• TEXT BLOCK:
== Segment start ==
Carlyle Lake


River Birch

Betula nigra


Other Name: Red Birch

River Birch Leaves
River Birch Leaves
River Birch Bark
River Birch Bark

Leaves: Alternate, simple; blades rhombic to ovate, coarsely doubly toothed, paler and densely hairy on the lower surface, up to 3 inches long, acute at the tip, truncate or tapering to the base, the leafstalks woolly.

Buds: Up to ¼ inch long, pointed hairy.

Bark: Curling, shredding, brownish-pink to reddish-brown.

Twigs: Slender, reddish-brown, with several short hairs; leaf scars alternate, half-elliptical, with 3 bundle traces.

Flowers: Staminate and pistillate on the same tree, inconspicuous, opening in late April and May, the staminate in slender drooping clusters, the pistillate in short, conelike, woolly clusters.
== Segment end ==
• WORK TASK: Continue the river birch description from where it stops, adding the next part in the same style. The rows are separate material with no connection to the river birch description.

[Bounding box coordinate data]
== Segment start ==
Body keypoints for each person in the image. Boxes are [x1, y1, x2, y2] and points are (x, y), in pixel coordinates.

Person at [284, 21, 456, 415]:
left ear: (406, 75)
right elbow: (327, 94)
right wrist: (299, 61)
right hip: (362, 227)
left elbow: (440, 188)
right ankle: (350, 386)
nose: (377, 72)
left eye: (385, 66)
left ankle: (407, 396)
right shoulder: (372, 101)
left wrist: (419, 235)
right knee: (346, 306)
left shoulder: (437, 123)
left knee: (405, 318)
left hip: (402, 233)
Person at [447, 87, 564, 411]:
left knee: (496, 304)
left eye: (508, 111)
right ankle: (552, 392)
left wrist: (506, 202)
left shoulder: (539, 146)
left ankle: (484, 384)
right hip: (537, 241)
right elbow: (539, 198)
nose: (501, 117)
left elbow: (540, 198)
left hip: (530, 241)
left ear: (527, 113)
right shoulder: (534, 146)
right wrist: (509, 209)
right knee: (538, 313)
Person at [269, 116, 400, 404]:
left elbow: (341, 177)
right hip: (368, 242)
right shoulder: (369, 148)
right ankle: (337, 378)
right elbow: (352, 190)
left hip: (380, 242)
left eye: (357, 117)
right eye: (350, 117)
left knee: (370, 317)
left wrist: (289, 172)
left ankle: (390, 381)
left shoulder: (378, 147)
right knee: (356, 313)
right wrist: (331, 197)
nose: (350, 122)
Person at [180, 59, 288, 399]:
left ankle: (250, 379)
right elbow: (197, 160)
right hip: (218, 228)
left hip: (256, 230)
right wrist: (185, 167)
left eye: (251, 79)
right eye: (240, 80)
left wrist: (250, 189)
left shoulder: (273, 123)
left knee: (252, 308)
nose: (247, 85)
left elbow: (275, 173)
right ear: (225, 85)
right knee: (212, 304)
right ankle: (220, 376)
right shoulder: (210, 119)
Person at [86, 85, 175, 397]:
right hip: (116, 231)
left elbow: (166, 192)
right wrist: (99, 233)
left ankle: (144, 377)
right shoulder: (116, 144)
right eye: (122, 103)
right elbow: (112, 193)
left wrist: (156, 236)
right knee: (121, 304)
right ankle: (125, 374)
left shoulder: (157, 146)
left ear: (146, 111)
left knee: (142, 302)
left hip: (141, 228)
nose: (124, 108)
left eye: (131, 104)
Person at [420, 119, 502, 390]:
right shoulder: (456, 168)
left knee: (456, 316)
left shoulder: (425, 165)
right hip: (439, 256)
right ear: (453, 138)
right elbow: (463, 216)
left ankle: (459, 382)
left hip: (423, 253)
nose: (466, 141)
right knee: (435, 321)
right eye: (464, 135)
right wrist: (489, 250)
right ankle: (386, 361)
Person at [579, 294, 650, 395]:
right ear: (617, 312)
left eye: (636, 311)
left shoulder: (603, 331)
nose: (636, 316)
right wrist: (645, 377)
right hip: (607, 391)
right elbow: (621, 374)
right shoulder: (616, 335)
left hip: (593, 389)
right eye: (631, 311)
== Segment end ==
• OUTPUT BELOW:
Fruits: Tiny, hairy nuts, each with 3-lobed wing, crowded together in a cylindrical cone up to 1 ½ inch thick.

Wood: Strong but light, pale brown.

Uses: Wood is used for furniture; sometimes planted as an ornamental.

Habitat: Along rivers and streams; bottomland woods.

Growth Form: Up to 75 feet tall; trunk diameter up to 2 feet; crown irregularly rounded.

Distinguishing Feature: The shaggy peeling reddish-brown bark readily distinguishes this tree from other in Illinois, as does its rhombic doubly teethed leaves.